Jan 16, 2009

Entertainment - Kutcher and Digg plan Sundance Internet reality show

Glenn Chapman

SAN FRANCISCO (AFP) – Actor Ashton Kutcher and Digg website founder Kevin Rose plan to use the prestigious Sundance Film festival as a stage for an online game show pitting "social media mavens" against each other in zany challenges.

"24 Hours @ Sundance" will stream live online, with four popular bloggers vying in feats such as making the longest call to Austria using a mobile phone borrowed from an unsuspecting stranger.

A tougher task will be for each blogger to get a Sundance attendee to say that Kutcher should have received an Oscar for his film "Dude, Where's My Car?" and mean it.

David Mackenzie's new film "Spread" starring Kutcher also premieres at Sundance.

"It really is the birth of a new kind of reality television," Kutcher said Wednesday.

"A game-reality-news show. The contestants will have to engage their online communities to help them navigate the roads of Kevin's and Ashton's crazy challenges."

The contest starts January 17 in Park City, Utah, two days into the prestigious Sundance Film Festival taking place there.

Every three hours until the next morning, bloggers Meghan Asha, Matt Marshall, C.J. Peters and Irina Slutsky will be given five new tasks to complete as quickly as possible.

The contestants will chronicle their adventures with video cameras in Nokia mobile telephones and the action will be streamed live to 24hoursatsundance.com on the Internet using Qik software platform.

"If we screw up and it goes on live, there is no taking it back," Rose said.

"All their audiences will be following along on the Web and have a forum to give instant feedback.

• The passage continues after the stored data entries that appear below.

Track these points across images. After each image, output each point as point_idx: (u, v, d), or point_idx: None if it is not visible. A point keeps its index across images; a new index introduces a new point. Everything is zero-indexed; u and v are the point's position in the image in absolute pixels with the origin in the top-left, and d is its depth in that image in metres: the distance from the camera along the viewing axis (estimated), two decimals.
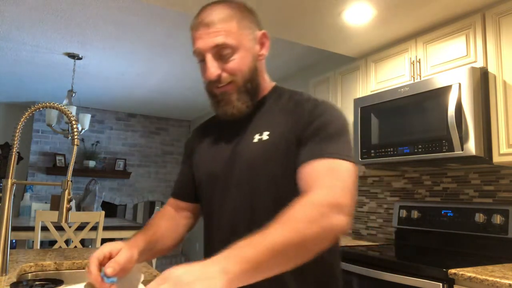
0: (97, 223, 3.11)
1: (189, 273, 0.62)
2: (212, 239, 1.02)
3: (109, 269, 0.78)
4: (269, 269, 0.70)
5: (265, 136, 0.95)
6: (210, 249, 1.02)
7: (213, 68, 0.93)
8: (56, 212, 2.86)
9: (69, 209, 1.11)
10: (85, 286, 0.80)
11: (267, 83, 1.07)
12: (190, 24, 0.98)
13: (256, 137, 0.96)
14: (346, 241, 2.72)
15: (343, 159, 0.85)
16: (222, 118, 0.99)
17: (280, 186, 0.93)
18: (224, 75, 0.94)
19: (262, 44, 1.01)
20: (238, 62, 0.94)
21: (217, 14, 0.93)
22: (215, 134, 1.07)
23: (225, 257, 0.65)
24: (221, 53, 0.93)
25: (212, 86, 0.96)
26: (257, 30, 1.00)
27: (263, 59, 1.03)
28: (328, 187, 0.80)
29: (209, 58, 0.93)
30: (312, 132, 0.90)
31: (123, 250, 0.84)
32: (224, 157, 1.00)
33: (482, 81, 1.98)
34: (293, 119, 0.95)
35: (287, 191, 0.91)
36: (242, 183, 0.95)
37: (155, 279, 0.63)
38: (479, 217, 2.10)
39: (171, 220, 1.08)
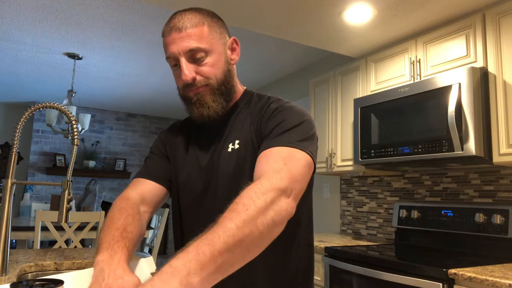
0: (97, 223, 3.11)
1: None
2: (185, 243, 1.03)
3: None
4: (231, 265, 0.69)
5: (236, 145, 0.98)
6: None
7: (188, 71, 0.94)
8: (56, 212, 2.87)
9: (69, 209, 1.10)
10: None
11: (239, 87, 1.08)
12: (162, 30, 0.99)
13: (230, 147, 0.98)
14: (346, 241, 2.73)
15: (294, 147, 0.87)
16: (199, 121, 1.00)
17: None
18: (199, 78, 0.95)
19: (233, 50, 1.03)
20: (212, 65, 0.96)
21: (188, 19, 0.94)
22: (192, 138, 1.08)
23: (183, 265, 0.64)
24: (195, 56, 0.94)
25: (186, 89, 0.97)
26: (227, 36, 1.02)
27: (235, 64, 1.05)
28: (275, 172, 0.81)
29: (184, 61, 0.94)
30: (270, 129, 0.93)
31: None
32: (202, 165, 1.01)
33: (482, 81, 1.98)
34: (257, 123, 0.98)
35: None
36: (218, 193, 0.98)
37: None
38: (479, 217, 2.10)
39: (136, 222, 0.94)
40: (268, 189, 0.77)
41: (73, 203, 3.93)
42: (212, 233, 0.69)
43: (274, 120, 0.95)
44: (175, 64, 0.97)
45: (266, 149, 0.88)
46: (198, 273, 0.64)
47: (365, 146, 2.46)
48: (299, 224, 1.01)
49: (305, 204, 1.02)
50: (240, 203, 0.74)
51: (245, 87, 1.11)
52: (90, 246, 4.26)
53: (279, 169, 0.82)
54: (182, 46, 0.93)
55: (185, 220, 1.05)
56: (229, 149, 0.98)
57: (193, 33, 0.93)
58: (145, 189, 1.04)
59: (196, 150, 1.05)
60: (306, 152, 0.88)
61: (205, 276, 0.64)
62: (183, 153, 1.07)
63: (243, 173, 0.95)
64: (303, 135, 0.91)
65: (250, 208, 0.73)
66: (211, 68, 0.96)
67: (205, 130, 1.05)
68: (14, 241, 3.80)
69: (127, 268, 0.77)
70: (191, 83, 0.95)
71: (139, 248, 1.07)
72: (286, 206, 0.78)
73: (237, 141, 0.98)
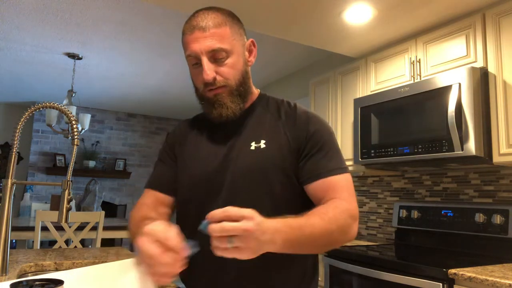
0: (97, 223, 3.11)
1: (258, 228, 0.72)
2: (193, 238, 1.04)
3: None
4: (299, 250, 0.85)
5: (262, 144, 0.99)
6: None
7: (210, 70, 0.95)
8: (56, 212, 2.87)
9: (69, 209, 1.11)
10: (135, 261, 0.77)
11: (253, 89, 1.10)
12: (183, 28, 0.99)
13: (253, 145, 0.99)
14: None
15: (347, 172, 1.00)
16: (216, 121, 1.01)
17: (274, 195, 0.97)
18: (219, 78, 0.97)
19: (250, 51, 1.05)
20: (232, 66, 0.97)
21: (211, 19, 0.96)
22: (205, 134, 1.08)
23: (277, 229, 0.77)
24: (216, 57, 0.95)
25: (205, 89, 0.99)
26: (245, 38, 1.04)
27: (251, 65, 1.06)
28: (347, 201, 0.94)
29: (205, 61, 0.95)
30: (312, 147, 0.99)
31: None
32: (216, 160, 1.01)
33: (482, 81, 1.98)
34: (289, 130, 1.01)
35: (280, 200, 0.97)
36: (235, 189, 0.97)
37: (239, 210, 0.73)
38: (479, 217, 2.10)
39: (157, 215, 1.03)
40: (347, 214, 0.91)
41: (73, 203, 3.93)
42: (302, 221, 0.83)
43: (314, 138, 1.00)
44: (196, 63, 0.98)
45: (326, 176, 0.97)
46: (282, 241, 0.78)
47: (365, 146, 2.46)
48: None
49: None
50: (326, 211, 0.89)
51: (259, 90, 1.13)
52: (90, 246, 4.26)
53: (349, 200, 0.95)
54: (205, 46, 0.94)
55: (194, 217, 1.03)
56: (252, 147, 0.99)
57: (216, 33, 0.94)
58: (157, 198, 1.09)
59: (211, 148, 1.04)
60: (348, 172, 1.01)
61: (284, 246, 0.78)
62: (195, 151, 1.07)
63: (268, 173, 0.97)
64: (341, 154, 1.03)
65: (333, 222, 0.87)
66: (231, 69, 0.97)
67: (220, 128, 1.05)
68: (14, 241, 3.80)
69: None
70: (211, 82, 0.96)
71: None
72: (356, 230, 0.93)
73: (263, 141, 1.00)
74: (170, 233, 0.73)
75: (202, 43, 0.94)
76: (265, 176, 0.96)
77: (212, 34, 0.94)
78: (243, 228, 0.70)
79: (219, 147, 1.03)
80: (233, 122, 1.02)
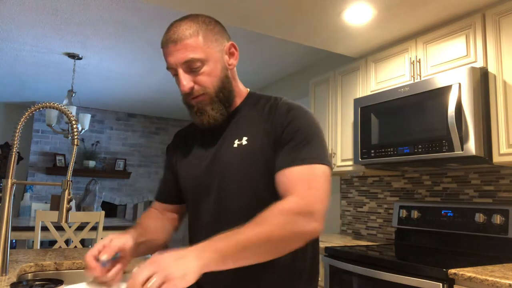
0: (97, 223, 3.11)
1: (169, 257, 0.73)
2: (195, 238, 1.07)
3: (104, 256, 0.88)
4: (237, 260, 0.80)
5: (244, 141, 1.00)
6: None
7: (185, 81, 0.97)
8: (56, 212, 2.87)
9: (69, 209, 1.11)
10: (88, 283, 0.88)
11: (241, 89, 1.11)
12: (161, 41, 1.01)
13: (236, 142, 1.01)
14: (346, 241, 2.72)
15: (317, 163, 0.92)
16: (201, 127, 1.04)
17: (258, 188, 0.98)
18: (196, 87, 0.98)
19: (231, 54, 1.05)
20: (209, 73, 0.98)
21: (183, 30, 0.96)
22: (196, 139, 1.12)
23: (201, 246, 0.77)
24: (192, 67, 0.97)
25: (187, 98, 1.01)
26: (225, 41, 1.04)
27: (233, 68, 1.07)
28: (302, 196, 0.88)
29: (181, 72, 0.97)
30: (286, 136, 0.96)
31: (114, 239, 0.92)
32: (205, 162, 1.05)
33: (482, 81, 1.98)
34: (269, 122, 1.00)
35: (264, 192, 0.97)
36: (223, 188, 1.00)
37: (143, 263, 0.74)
38: (479, 217, 2.10)
39: (157, 219, 1.15)
40: (292, 212, 0.85)
41: (73, 203, 3.93)
42: (230, 233, 0.80)
43: (290, 127, 0.97)
44: (175, 74, 1.00)
45: (288, 164, 0.92)
46: (210, 253, 0.76)
47: (365, 146, 2.46)
48: None
49: None
50: (262, 216, 0.84)
51: (248, 89, 1.13)
52: (90, 246, 4.26)
53: (306, 194, 0.88)
54: (178, 58, 0.96)
55: (193, 216, 1.09)
56: (235, 145, 1.01)
57: (188, 45, 0.96)
58: (163, 206, 1.19)
59: (200, 151, 1.09)
60: (324, 164, 0.93)
61: (214, 257, 0.76)
62: (187, 157, 1.11)
63: (250, 168, 0.98)
64: (318, 145, 0.96)
65: (270, 223, 0.83)
66: (208, 76, 0.98)
67: (208, 131, 1.08)
68: (14, 241, 3.80)
69: (120, 234, 0.94)
70: (189, 92, 0.98)
71: None
72: (311, 228, 0.86)
73: (244, 138, 1.01)
74: (90, 257, 0.89)
75: (176, 56, 0.96)
76: (248, 172, 0.98)
77: (184, 46, 0.95)
78: (151, 268, 0.71)
79: (207, 149, 1.06)
80: (220, 124, 1.04)
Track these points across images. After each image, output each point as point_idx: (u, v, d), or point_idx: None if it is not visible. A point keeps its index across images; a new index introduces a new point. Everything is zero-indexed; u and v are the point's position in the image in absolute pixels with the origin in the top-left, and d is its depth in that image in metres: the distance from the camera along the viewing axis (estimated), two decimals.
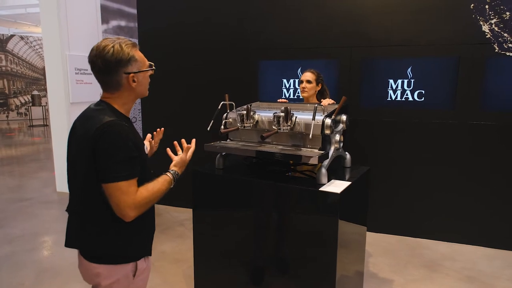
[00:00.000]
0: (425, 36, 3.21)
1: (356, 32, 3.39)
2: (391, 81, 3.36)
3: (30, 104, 13.47)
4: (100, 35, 5.03)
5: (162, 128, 1.66)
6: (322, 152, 1.89)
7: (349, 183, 1.91)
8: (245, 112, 2.03)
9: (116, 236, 1.29)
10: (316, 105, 1.92)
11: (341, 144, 2.11)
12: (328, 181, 1.94)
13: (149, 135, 1.72)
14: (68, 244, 1.35)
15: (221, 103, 2.18)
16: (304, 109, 2.17)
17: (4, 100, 13.82)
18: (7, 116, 13.91)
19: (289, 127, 1.93)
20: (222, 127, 2.17)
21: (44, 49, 4.72)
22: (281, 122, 1.91)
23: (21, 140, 9.74)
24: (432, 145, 3.30)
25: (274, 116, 1.93)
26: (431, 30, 3.19)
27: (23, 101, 14.24)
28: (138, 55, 1.31)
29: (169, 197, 4.15)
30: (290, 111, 1.89)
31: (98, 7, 4.96)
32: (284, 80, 3.68)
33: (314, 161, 1.79)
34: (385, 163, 3.45)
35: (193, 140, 1.53)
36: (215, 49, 3.89)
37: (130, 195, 1.21)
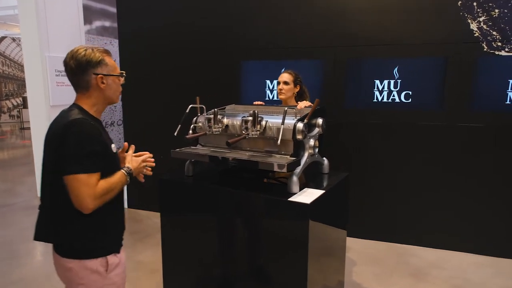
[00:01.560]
0: (412, 35, 3.09)
1: (341, 32, 3.26)
2: (377, 81, 3.24)
3: (22, 107, 13.33)
4: (82, 36, 4.90)
5: (130, 145, 1.62)
6: (293, 159, 1.77)
7: (321, 192, 1.79)
8: (212, 116, 1.90)
9: (83, 230, 1.36)
10: (286, 108, 1.79)
11: (316, 150, 1.98)
12: (301, 189, 1.82)
13: (126, 145, 1.65)
14: (37, 237, 1.42)
15: (189, 106, 2.05)
16: (278, 113, 2.05)
17: None
18: None
19: (258, 132, 1.81)
20: (190, 132, 2.04)
21: (23, 50, 4.58)
22: (249, 126, 1.78)
23: (12, 143, 9.60)
24: (420, 148, 3.18)
25: (242, 120, 1.81)
26: (418, 29, 3.07)
27: (15, 103, 14.09)
28: (109, 61, 1.42)
29: (150, 202, 4.01)
30: (257, 115, 1.76)
31: (80, 7, 4.82)
32: (268, 81, 3.56)
33: (282, 168, 1.66)
34: (371, 167, 3.32)
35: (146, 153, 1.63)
36: (196, 50, 3.76)
37: (90, 187, 1.29)
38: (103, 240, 1.42)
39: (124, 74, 1.48)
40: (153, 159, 1.62)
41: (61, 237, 1.38)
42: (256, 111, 1.75)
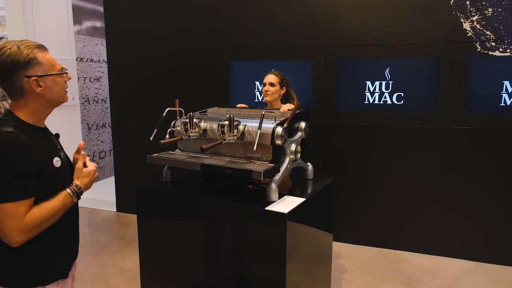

If the mavens don't have an answer they can ask their audience, have them do the research and get back pretty much in real time."

Qik lets people with mobile telephone video cameras share what they see and hear with folks elsewhere and swap instant messages simultaneously using the Internet.

Kutcher and his Katalyst Media partner Jason Goldberg became Qik fans after seeing the technology demonstrated by the startup at a TechCrunch 50 gathering in San Francisco last year.

Kutcher and Rose will co-host the game show and decide the winner. Qik and Katalyst have arranged with YouTube to archive show video for viewing on demand online at www.youtube.com/24hoursatsundance.

Kutcher expects Sundance to be a launch pad for an Internet Age iteration of reality television and envisions "24hours @" shows from other big events such as Grand Prix auto racing and the Super Bowl US football championship.

"The trend in TV in general is everything moving closer to live," Kutcher said. "As we move programming to the Web we have the ability to be live in real time with our audience involved. I think that is what people want."

The blogger that is supreme at Sundance wins "bragging rights" and each contender gets to take part in "the birth of a new form of entertainment" as well as attract new readers to their websites, Kutcher said.

Kutcher promised he would not be playing tricks on celebrities, a role he made famous in his television show "Punk'd."

"But, there may be a little manipulation," Kutcher said slyly.